The provided code can be run using
python zlap.py --help
usage: ZLaP [-h]
[--dataset {imagenet,dtd,eurosat,fgvca,flowers,food101,pets,sun397,cars,caltech101,cifa10,cifar100,cub,ucf101,coco}]
[--backbone {RN50_openai,ViT-B-16_openai,ViT-B-16_laion2b_s34b_b88k,ViT-H-14_laion2b_s32b_b79k,ViT-L-14-336_openai,ViT-L-14_openai,albef,blip,eva-clip-8b,eva-clip-18b}]
[--k K] [--gamma GAMMA] [--alpha ALPHA]
[--setup {transductive,inductive,sparse-inductive}]
[--clf_type {text,proxy,cupl-text,cupl-proxy}]

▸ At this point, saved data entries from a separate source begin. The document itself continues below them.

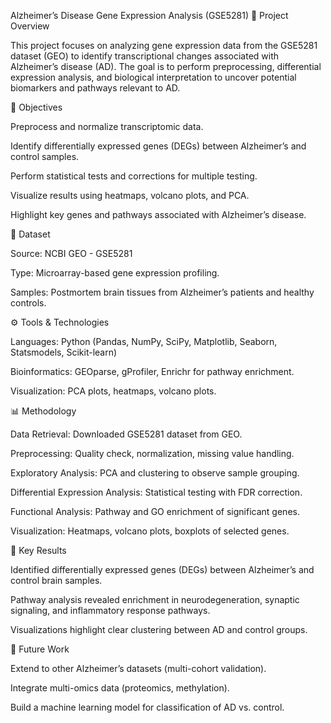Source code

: Alzheimer’s Disease Gene Expression Analysis (GSE5281)
📌 Project Overview

This project focuses on analyzing gene expression data from the GSE5281 dataset (GEO) to identify transcriptional changes associated with Alzheimer’s disease (AD). The goal is to perform preprocessing, differential expression analysis, and biological interpretation to uncover potential biomarkers and pathways relevant to AD.

🎯 Objectives

Preprocess and normalize transcriptomic data.

Identify differentially expressed genes (DEGs) between Alzheimer’s and control samples.

Perform statistical tests and corrections for multiple testing.

Visualize results using heatmaps, volcano plots, and PCA.

Highlight key genes and pathways associated with Alzheimer’s disease.

🧬 Dataset

Source: NCBI GEO - GSE5281

Type: Microarray-based gene expression profiling.

Samples: Postmortem brain tissues from Alzheimer’s patients and healthy controls.

⚙️ Tools & Technologies

Languages: Python (Pandas, NumPy, SciPy, Matplotlib, Seaborn, Statsmodels, Scikit-learn)

Bioinformatics: GEOparse, gProfiler, Enrichr for pathway enrichment.

Visualization: PCA plots, heatmaps, volcano plots.

📊 Methodology

Data Retrieval: Downloaded GSE5281 dataset from GEO.

Preprocessing: Quality check, normalization, missing value handling.

Exploratory Analysis: PCA and clustering to observe sample grouping.

Differential Expression Analysis: Statistical testing with FDR correction.

Functional Analysis: Pathway and GO enrichment of significant genes.

Visualization: Heatmaps, volcano plots, boxplots of selected genes.

🔑 Key Results

Identified differentially expressed genes (DEGs) between Alzheimer’s and control brain samples.

Pathway analysis revealed enrichment in neurodegeneration, synaptic signaling, and inflammatory response pathways.

Visualizations highlight clear clustering between AD and control groups.

🚀 Future Work

Extend to other Alzheimer’s datasets (multi-cohort validation).

Integrate multi-omics data (proteomics, methylation).

Build a machine learning model for classification of AD vs. control.
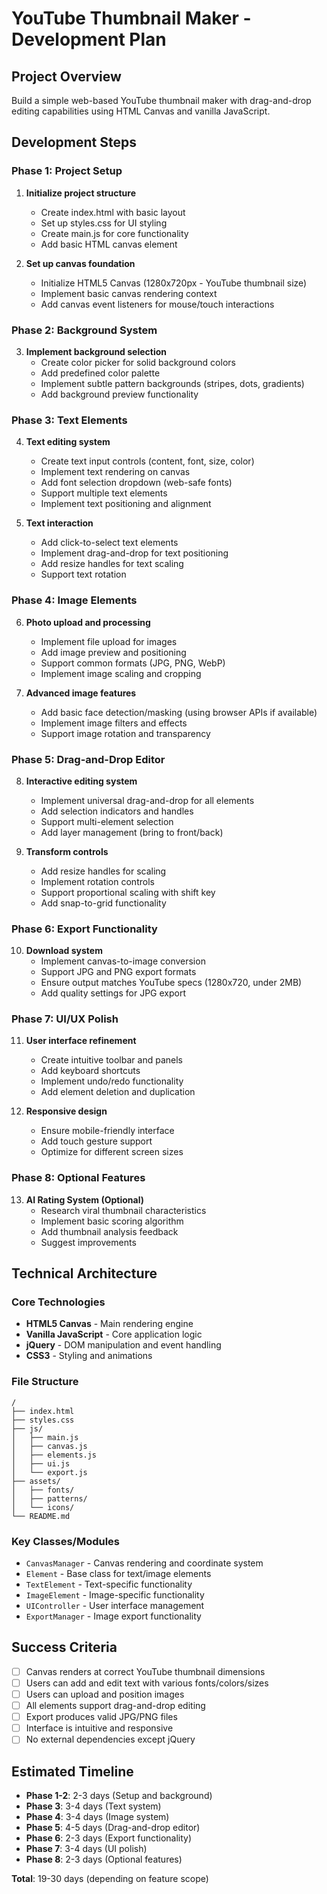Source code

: # YouTube Thumbnail Maker - Development Plan

## Project Overview

Build a simple web-based YouTube thumbnail maker with drag-and-drop editing capabilities using HTML Canvas and vanilla JavaScript.

## Development Steps

### Phase 1: Project Setup

1. **Initialize project structure**

   - Create index.html with basic layout
   - Set up styles.css for UI styling
   - Create main.js for core functionality
   - Add basic HTML canvas element

2. **Set up canvas foundation**
   - Initialize HTML5 Canvas (1280x720px - YouTube thumbnail size)
   - Implement basic canvas rendering context
   - Add canvas event listeners for mouse/touch interactions

### Phase 2: Background System

3. **Implement background selection**
   - Create color picker for solid background colors
   - Add predefined color palette
   - Implement subtle pattern backgrounds (stripes, dots, gradients)
   - Add background preview functionality

### Phase 3: Text Elements

4. **Text editing system**

   - Create text input controls (content, font, size, color)
   - Implement text rendering on canvas
   - Add font selection dropdown (web-safe fonts)
   - Support multiple text elements
   - Implement text positioning and alignment

5. **Text interaction**
   - Add click-to-select text elements
   - Implement drag-and-drop for text positioning
   - Add resize handles for text scaling
   - Support text rotation

### Phase 4: Image Elements

6. **Photo upload and processing**

   - Implement file upload for images
   - Add image preview and positioning
   - Support common formats (JPG, PNG, WebP)
   - Implement image scaling and cropping

7. **Advanced image features**
   - Add basic face detection/masking (using browser APIs if available)
   - Implement image filters and effects
   - Support image rotation and transparency

### Phase 5: Drag-and-Drop Editor

8. **Interactive editing system**

   - Implement universal drag-and-drop for all elements
   - Add selection indicators and handles
   - Support multi-element selection
   - Add layer management (bring to front/back)

9. **Transform controls**
   - Add resize handles for scaling
   - Implement rotation controls
   - Support proportional scaling with shift key
   - Add snap-to-grid functionality

### Phase 6: Export Functionality

10. **Download system**
    - Implement canvas-to-image conversion
    - Support JPG and PNG export formats
    - Ensure output matches YouTube specs (1280x720, under 2MB)
    - Add quality settings for JPG export

### Phase 7: UI/UX Polish

11. **User interface refinement**

    - Create intuitive toolbar and panels
    - Add keyboard shortcuts
    - Implement undo/redo functionality
    - Add element deletion and duplication

12. **Responsive design**
    - Ensure mobile-friendly interface
    - Add touch gesture support
    - Optimize for different screen sizes

### Phase 8: Optional Features

13. **AI Rating System (Optional)**
    - Research viral thumbnail characteristics
    - Implement basic scoring algorithm
    - Add thumbnail analysis feedback
    - Suggest improvements

## Technical Architecture

### Core Technologies

- **HTML5 Canvas** - Main rendering engine
- **Vanilla JavaScript** - Core application logic
- **jQuery** - DOM manipulation and event handling
- **CSS3** - Styling and animations

### File Structure

```
/
├── index.html
├── styles.css
├── js/
│   ├── main.js
│   ├── canvas.js
│   ├── elements.js
│   ├── ui.js
│   └── export.js
├── assets/
│   ├── fonts/
│   ├── patterns/
│   └── icons/
└── README.md
```

### Key Classes/Modules

- `CanvasManager` - Canvas rendering and coordinate system
- `Element` - Base class for text/image elements
- `TextElement` - Text-specific functionality
- `ImageElement` - Image-specific functionality
- `UIController` - User interface management
- `ExportManager` - Image export functionality

## Success Criteria

- [ ] Canvas renders at correct YouTube thumbnail dimensions
- [ ] Users can add and edit text with various fonts/colors/sizes
- [ ] Users can upload and position images
- [ ] All elements support drag-and-drop editing
- [ ] Export produces valid JPG/PNG files
- [ ] Interface is intuitive and responsive
- [ ] No external dependencies except jQuery

## Estimated Timeline

- **Phase 1-2**: 2-3 days (Setup and background)
- **Phase 3**: 3-4 days (Text system)
- **Phase 4**: 3-4 days (Image system)
- **Phase 5**: 4-5 days (Drag-and-drop editor)
- **Phase 6**: 2-3 days (Export functionality)
- **Phase 7**: 3-4 days (UI polish)
- **Phase 8**: 2-3 days (Optional features)

**Total**: 19-30 days (depending on feature scope)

- Example 1: to run ZLaP on top of CLIP in transductive setup on ImageNet use
python zlap.py --dataset imagenet --backbone RN50_openai --setup transductive --clf_type text --k 5 --gamma 5 --alpha 0.3
- Example 2: to run ZLaP on top of InMaP in inductive setup on CUB use
python zlap.py --dataset cub --backbone ViT-B-16_openai --setup inductive --clf_type proxy --k 10 --gamma 3 --alpha 0.3
- Example 3: to run ZLaP on top of CLIP for sparse inductive inference on DTD use
python zlap.py --dataset dtd --backbone RN50_openai --setup sparse-inductive --clf_type text --k 5 --gamma 5 --alpha 0.3
- Example 4: to run ZLaP with CuPL text prompts on top of CLIP on ImageNet use
python zlap.py --dataset imagenet --backbone ViT-B-16_openai --setup transductive --clf_type cupl-text --k 5 --gamma 5 --alpha 0.3
@InProceedings{Stojnic_2024_CVPR,
author = {Stojni\'c, Vladan and Kalantidis, Yannis and Tolias, Giorgos},
title = {Label Propagation for Zero-shot Classification with Vision-Language Models},
booktitle = {Proceedings of the IEEE/CVF Conference on Computer Vision and Pattern Recognition (CVPR)},
year = {2024}
}